The --compile_only flag will only attempt to compile the programs and not execute them. This can be used for pre-commit testing, for example.

Syntax trees, type information, and virtual machine bytecode

More detailed compiler debugging can be retrieved by using the --dump_ast, --dump_ast_types, and --dump_bytecode, all of which dump their state to the INFO log.

For example, type errors logged such as prog.mtail: Runtime error: conversion of "-0.000000912" to int failed: strconv.ParseInt: parsing "-0.000000912": invalid syntax suggest an invalid type inference of int instead of float for some program symbol or expression. Use the --dump_ast_types flag to see the type annotated syntax tree of the program for more details.

When reporting a problem, please include the AST type dump.

Memory or performance issues

mtail is a virtual machine emulator, and so strange performance issues can occur beyond the imagination of the author.

The standard Go profiling tool can help. Start with a cpu profile:

`go tool pprof /path/to/mtail http://localhost:3903/debug/pprof/profile'

or a memory profile:

`go tool pprof /path/to/mtail http://localhost:3903/debug/pprof/heap'

There are many good guides on using the profiling tool:

The goroutine stack dump can also help explain what is happening at the moment.

http://localhost:3903/debug/pprof/goroutine?debug=2 shows the full goroutine stack dump.

  • (*Watcher).readEvents reads events from the filesystem
  • (*Tailer).run processes log change events; .read reads the latest log lines
  • (*Loader).processEvents handles filesystem event changes regarding new program text
  • (*Loader).processLines handles new lines coming from the log tailer
  • (*MtailServer).WaitForShutdown waits for the other components to terminate
  • (*Exporter).StartMetricPush exists if there are any push collectors (e.g. Graphite) to push to
  • (*Exporter).HandlePrometheusMetrics exists if an existing Prometheus pull collection is going on

There is one (*VM).Run stack per program. These are opaque to the goroutine stack dump as they execute the bytecode. However, the second argument to Run on the stack is the first four letters of the program name, encoded as ASCII. You can transcode these back to their names by doing a conversion from the int32 value in hex provided in the stack, e.g.: 0x61706163 -> 'apac' (probably an apache log program); 0x7273796e -> 'rsyn' (probably an rsyncd log program)

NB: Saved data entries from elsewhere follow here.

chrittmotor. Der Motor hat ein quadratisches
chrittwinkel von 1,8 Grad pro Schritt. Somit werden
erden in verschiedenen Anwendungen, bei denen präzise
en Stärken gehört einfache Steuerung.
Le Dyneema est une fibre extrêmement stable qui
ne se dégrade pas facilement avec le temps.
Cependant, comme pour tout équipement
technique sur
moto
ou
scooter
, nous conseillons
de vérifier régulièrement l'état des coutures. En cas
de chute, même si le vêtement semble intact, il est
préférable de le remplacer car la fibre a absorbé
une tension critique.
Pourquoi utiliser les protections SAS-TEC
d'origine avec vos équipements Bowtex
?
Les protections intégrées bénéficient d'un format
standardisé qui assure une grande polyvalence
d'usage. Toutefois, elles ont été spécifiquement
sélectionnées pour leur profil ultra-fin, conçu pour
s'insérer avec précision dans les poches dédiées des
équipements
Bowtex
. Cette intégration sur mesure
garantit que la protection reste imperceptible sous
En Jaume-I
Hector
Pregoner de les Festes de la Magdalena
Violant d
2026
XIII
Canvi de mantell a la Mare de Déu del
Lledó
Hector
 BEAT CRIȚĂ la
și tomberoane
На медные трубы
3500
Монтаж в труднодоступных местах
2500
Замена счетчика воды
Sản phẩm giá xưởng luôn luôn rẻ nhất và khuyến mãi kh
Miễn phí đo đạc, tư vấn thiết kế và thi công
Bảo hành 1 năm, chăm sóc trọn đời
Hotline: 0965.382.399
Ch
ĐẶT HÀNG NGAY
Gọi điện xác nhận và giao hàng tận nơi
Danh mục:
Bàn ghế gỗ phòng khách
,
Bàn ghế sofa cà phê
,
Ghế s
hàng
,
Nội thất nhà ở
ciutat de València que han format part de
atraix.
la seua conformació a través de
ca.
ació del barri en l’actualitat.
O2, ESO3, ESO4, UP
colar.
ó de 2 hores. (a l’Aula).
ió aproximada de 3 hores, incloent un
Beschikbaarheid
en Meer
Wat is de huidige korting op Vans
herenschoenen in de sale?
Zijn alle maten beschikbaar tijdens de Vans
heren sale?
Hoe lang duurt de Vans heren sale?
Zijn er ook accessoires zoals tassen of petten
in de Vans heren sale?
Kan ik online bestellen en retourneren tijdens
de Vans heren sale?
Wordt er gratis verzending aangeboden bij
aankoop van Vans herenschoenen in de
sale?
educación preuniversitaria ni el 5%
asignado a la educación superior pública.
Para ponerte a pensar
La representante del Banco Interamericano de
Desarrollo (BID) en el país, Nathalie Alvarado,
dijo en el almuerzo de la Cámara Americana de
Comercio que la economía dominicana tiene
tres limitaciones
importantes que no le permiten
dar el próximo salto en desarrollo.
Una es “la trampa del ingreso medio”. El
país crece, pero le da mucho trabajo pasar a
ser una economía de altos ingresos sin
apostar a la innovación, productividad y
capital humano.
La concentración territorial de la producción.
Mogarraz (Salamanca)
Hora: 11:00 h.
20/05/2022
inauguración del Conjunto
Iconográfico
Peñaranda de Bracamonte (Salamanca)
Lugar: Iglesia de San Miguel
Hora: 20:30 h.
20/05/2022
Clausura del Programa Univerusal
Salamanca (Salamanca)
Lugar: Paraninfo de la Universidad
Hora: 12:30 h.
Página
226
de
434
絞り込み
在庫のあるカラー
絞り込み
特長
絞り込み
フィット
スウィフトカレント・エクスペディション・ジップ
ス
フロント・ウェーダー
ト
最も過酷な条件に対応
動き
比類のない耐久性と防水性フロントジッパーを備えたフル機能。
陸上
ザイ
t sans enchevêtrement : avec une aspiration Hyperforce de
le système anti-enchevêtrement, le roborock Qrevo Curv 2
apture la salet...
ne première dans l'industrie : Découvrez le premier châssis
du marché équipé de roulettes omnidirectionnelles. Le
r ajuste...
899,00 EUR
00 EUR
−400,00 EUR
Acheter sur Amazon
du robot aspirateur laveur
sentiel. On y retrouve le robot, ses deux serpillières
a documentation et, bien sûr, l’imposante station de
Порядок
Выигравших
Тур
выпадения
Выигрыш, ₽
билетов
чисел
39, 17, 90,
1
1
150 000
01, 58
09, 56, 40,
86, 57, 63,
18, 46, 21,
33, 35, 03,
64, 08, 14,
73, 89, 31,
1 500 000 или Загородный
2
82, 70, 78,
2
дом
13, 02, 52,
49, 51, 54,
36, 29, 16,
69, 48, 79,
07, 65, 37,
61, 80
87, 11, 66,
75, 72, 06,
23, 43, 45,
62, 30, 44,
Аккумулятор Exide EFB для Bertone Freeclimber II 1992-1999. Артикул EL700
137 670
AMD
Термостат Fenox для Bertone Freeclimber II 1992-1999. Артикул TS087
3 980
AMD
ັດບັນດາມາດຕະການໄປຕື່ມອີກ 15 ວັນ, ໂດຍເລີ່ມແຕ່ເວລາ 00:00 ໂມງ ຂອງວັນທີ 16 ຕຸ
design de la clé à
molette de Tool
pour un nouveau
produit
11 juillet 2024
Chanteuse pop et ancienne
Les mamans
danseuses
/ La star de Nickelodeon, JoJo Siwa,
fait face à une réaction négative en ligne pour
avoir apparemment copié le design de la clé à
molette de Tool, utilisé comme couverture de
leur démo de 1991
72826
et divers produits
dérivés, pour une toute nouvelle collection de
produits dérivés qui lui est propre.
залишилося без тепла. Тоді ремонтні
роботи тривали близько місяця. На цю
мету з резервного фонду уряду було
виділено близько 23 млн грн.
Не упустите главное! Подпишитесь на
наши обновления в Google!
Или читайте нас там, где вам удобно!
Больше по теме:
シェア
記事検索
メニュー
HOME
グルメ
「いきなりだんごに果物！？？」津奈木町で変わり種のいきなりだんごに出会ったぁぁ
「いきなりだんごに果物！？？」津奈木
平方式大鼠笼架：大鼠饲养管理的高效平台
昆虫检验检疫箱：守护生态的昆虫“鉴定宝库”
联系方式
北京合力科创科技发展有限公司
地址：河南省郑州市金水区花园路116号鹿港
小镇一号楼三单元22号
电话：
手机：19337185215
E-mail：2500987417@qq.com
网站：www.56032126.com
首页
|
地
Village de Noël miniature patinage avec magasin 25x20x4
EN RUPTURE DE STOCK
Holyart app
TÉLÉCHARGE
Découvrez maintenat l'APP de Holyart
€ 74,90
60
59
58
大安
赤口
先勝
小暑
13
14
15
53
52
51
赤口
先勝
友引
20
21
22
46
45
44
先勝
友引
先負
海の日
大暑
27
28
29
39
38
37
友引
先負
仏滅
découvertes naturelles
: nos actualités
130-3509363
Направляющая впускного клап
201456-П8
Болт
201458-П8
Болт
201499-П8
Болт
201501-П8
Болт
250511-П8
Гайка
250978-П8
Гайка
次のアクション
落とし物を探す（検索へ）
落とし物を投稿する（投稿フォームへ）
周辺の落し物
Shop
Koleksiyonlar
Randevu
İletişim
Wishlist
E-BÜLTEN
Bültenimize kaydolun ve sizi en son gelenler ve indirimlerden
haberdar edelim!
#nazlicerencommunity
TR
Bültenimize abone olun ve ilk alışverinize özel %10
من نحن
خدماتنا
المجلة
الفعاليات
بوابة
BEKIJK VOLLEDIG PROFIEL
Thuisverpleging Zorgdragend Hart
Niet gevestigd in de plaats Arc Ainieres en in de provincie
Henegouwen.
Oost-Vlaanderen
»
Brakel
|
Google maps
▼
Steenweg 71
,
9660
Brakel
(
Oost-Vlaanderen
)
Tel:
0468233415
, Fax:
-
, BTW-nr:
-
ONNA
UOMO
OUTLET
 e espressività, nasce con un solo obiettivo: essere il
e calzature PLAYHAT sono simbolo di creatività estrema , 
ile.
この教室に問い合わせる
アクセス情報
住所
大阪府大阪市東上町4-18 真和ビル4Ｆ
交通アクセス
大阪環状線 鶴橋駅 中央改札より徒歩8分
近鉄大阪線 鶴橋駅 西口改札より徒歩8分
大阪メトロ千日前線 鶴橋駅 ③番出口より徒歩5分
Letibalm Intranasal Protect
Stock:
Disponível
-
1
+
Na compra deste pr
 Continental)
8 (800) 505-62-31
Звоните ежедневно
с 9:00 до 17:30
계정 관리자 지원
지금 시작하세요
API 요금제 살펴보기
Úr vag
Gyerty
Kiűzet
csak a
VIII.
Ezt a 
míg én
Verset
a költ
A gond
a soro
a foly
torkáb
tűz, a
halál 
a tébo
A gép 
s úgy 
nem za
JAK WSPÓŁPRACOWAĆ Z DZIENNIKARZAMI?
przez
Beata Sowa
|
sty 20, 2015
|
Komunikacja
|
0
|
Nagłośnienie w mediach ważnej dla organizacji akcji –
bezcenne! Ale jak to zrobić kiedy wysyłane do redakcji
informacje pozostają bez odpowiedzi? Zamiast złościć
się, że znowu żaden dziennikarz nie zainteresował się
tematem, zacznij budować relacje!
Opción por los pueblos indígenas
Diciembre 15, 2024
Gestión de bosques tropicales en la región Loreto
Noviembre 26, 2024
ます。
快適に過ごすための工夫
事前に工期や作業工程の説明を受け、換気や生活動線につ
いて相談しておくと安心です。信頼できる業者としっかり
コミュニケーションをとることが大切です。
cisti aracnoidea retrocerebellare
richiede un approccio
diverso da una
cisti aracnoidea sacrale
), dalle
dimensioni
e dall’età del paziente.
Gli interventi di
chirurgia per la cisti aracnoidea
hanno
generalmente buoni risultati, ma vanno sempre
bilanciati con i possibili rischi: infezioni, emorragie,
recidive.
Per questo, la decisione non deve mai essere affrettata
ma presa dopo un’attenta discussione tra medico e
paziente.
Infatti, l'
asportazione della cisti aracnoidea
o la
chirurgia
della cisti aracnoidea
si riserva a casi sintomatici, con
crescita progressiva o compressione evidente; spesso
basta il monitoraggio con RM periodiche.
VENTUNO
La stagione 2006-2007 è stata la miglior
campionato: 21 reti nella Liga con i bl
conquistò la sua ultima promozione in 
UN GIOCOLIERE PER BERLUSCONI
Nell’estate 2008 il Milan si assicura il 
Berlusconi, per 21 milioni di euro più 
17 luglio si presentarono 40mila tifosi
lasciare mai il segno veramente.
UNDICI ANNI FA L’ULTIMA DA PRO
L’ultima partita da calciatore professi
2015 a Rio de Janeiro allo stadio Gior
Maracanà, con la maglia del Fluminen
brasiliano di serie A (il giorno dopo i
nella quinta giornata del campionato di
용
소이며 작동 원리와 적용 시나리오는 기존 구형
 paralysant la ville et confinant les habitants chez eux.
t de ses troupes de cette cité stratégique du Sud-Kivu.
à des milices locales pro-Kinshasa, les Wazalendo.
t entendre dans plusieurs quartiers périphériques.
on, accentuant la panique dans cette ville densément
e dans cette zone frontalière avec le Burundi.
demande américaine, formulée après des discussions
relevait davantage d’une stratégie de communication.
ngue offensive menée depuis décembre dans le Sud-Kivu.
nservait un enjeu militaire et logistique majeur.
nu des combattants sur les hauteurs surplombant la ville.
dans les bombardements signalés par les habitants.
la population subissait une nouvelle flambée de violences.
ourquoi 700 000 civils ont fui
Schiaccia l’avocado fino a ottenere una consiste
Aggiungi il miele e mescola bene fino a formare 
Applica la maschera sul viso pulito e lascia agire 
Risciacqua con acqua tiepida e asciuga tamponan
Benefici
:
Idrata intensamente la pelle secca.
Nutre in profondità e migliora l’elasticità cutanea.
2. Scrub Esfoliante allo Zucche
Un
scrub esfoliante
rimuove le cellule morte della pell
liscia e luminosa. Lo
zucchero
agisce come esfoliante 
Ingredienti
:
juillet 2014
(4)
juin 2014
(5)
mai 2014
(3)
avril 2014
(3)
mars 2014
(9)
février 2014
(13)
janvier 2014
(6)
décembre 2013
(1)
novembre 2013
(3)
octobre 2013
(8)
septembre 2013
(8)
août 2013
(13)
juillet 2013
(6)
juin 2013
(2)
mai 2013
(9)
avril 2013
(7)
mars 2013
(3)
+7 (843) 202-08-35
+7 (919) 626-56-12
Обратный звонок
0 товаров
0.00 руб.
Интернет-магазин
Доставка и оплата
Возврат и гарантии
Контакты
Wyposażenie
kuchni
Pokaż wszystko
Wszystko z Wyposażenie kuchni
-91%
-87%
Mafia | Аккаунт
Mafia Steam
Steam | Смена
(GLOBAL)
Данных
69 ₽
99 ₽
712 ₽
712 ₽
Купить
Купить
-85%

Obvious problems seen in the goroutine stack dump are long-waiting gorotines, usually on mutexes. (they show their block time in minutes, e.g. goroutine 38 [semacquire, 1580 minutes]:) which usually also manifest as a logjam (no pun intended) in the loader, tailer, and watcher goroutines (in state 'chan send').

Distributed Tracing

mtail can export traces to the Jaeger trace collector. Specify the Jaeger endpoint with the --jaeger_endpoint flag

mtail --jaeger_endpoint http://localhost:14268/api/traces

The --trace_sample_period flag can be used to set how often a trace is sampled and sent to the collector. Set it to 100 to collect one in 100 traces.

Deployment problems

The INFO log at /tmp/mtail.INFO by default contains lots of information about any errors encountered. Adding the -v=2 flag raises the verbosity. See the glog manual for more logging flag options.

The one_shot and logtostderr flags may come in helpful for quickly launching mtail in non-daemon mode in order to flush out deployment issues like permissions problems.